# Entries of extracted data
<<<<
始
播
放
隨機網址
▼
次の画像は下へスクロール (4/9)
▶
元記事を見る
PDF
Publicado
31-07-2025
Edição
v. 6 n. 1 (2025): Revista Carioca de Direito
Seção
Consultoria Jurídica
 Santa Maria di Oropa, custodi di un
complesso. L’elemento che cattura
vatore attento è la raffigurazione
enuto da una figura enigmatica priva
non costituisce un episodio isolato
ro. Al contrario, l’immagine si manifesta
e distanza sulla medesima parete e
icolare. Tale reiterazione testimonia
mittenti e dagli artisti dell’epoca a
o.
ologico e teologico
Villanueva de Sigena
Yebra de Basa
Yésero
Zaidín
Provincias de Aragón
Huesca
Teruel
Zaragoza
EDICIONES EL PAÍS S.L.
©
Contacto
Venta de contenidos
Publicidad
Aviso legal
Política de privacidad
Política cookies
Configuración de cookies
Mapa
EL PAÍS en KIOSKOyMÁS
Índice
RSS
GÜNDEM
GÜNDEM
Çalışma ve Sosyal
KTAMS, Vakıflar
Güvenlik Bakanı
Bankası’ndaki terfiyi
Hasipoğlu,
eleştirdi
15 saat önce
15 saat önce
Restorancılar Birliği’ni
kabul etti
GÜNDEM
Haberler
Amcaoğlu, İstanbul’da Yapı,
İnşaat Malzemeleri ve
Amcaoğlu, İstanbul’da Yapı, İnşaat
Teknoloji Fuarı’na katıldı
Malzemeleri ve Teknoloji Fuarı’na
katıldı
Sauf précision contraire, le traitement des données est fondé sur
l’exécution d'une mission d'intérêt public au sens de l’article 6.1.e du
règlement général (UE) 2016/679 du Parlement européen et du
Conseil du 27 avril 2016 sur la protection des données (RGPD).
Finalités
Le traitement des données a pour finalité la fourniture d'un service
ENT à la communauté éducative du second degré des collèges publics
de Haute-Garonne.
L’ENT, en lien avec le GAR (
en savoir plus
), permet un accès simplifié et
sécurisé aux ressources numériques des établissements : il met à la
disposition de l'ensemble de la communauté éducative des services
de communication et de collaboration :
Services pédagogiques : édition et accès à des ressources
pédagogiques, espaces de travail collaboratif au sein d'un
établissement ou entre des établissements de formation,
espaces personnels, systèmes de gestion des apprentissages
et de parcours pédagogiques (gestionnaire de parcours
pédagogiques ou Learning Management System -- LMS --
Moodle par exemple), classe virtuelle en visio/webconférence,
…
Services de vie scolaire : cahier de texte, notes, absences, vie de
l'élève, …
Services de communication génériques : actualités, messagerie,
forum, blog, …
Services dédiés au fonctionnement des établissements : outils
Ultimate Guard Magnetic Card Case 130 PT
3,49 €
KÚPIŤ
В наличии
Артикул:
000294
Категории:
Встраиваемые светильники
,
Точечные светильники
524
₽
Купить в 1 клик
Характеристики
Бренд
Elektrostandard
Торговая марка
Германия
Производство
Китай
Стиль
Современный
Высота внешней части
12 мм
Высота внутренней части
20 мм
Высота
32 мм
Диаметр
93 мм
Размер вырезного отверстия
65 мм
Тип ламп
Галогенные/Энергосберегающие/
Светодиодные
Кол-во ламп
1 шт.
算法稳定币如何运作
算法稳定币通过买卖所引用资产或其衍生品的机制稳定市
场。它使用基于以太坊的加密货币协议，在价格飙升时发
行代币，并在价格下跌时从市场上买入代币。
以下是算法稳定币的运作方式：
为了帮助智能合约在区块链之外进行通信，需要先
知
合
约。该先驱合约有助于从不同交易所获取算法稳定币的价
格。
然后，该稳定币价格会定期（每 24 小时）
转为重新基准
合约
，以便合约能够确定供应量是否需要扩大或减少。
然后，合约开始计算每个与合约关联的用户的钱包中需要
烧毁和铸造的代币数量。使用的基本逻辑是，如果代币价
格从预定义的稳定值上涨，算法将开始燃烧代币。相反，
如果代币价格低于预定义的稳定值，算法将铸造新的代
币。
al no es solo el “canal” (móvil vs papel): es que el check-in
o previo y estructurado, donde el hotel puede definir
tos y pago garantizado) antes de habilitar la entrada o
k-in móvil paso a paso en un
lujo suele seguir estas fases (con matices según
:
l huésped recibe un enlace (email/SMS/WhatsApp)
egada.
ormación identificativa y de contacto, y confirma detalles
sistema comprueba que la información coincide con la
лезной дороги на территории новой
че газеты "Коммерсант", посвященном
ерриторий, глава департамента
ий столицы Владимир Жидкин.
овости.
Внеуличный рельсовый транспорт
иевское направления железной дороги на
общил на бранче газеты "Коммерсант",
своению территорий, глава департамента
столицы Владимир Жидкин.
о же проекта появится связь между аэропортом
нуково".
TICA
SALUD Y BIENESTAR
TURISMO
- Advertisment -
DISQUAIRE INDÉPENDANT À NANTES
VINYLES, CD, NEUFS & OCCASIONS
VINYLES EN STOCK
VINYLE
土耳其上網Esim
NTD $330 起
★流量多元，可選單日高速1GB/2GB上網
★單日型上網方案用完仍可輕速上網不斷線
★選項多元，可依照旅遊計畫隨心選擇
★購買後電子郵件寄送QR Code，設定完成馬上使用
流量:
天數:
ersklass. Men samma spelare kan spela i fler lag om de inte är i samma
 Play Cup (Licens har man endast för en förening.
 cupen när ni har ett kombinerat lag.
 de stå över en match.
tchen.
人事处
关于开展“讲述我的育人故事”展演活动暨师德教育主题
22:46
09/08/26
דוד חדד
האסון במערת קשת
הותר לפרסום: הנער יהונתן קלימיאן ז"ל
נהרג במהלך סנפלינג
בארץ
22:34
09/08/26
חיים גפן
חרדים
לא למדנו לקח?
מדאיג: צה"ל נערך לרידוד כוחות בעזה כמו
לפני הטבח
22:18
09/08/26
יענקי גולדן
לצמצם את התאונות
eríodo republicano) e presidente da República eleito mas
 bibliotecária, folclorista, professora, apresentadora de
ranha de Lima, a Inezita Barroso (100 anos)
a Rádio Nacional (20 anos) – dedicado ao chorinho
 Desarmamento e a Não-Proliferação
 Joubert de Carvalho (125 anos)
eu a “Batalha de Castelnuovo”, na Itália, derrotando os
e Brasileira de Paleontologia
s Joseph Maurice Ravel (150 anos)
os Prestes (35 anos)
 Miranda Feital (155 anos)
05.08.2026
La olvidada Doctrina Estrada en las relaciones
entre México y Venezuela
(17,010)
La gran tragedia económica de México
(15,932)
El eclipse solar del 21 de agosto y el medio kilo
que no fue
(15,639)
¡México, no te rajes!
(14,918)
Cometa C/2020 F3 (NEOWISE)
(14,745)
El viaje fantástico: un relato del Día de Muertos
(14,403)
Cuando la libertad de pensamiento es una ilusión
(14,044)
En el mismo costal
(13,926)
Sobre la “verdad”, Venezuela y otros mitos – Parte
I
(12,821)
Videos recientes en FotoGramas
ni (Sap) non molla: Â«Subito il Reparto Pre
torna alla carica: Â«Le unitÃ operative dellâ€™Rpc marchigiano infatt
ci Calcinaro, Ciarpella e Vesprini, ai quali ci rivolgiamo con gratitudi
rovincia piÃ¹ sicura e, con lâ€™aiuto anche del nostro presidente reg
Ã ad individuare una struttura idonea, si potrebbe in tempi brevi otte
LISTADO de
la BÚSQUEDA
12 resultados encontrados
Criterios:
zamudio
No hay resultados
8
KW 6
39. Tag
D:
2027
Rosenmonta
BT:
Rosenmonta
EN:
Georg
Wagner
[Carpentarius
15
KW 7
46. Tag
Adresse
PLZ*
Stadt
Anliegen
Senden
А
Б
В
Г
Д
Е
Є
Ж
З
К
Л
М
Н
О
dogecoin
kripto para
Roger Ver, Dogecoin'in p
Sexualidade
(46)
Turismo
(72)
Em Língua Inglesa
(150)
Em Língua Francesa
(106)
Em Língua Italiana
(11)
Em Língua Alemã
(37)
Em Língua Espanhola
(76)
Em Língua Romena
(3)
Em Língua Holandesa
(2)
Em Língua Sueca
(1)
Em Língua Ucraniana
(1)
>>>>
# THE TASK
Switch "Seção" to "Secção" in the items from their start through the line containing "vatore attento è la raffigurazione", and give back only those lines with everything else unchanged.

# SOLUTION TO THE PROBLEM
始
播
放
隨機網址
▼
次の画像は下へスクロール (4/9)
▶
元記事を見る
PDF
Publicado
31-07-2025
Edição
v. 6 n. 1 (2025): Revista Carioca de Direito
Secção
Consultoria Jurídica
 Santa Maria di Oropa, custodi di un
complesso. L’elemento che cattura
vatore attento è la raffigurazione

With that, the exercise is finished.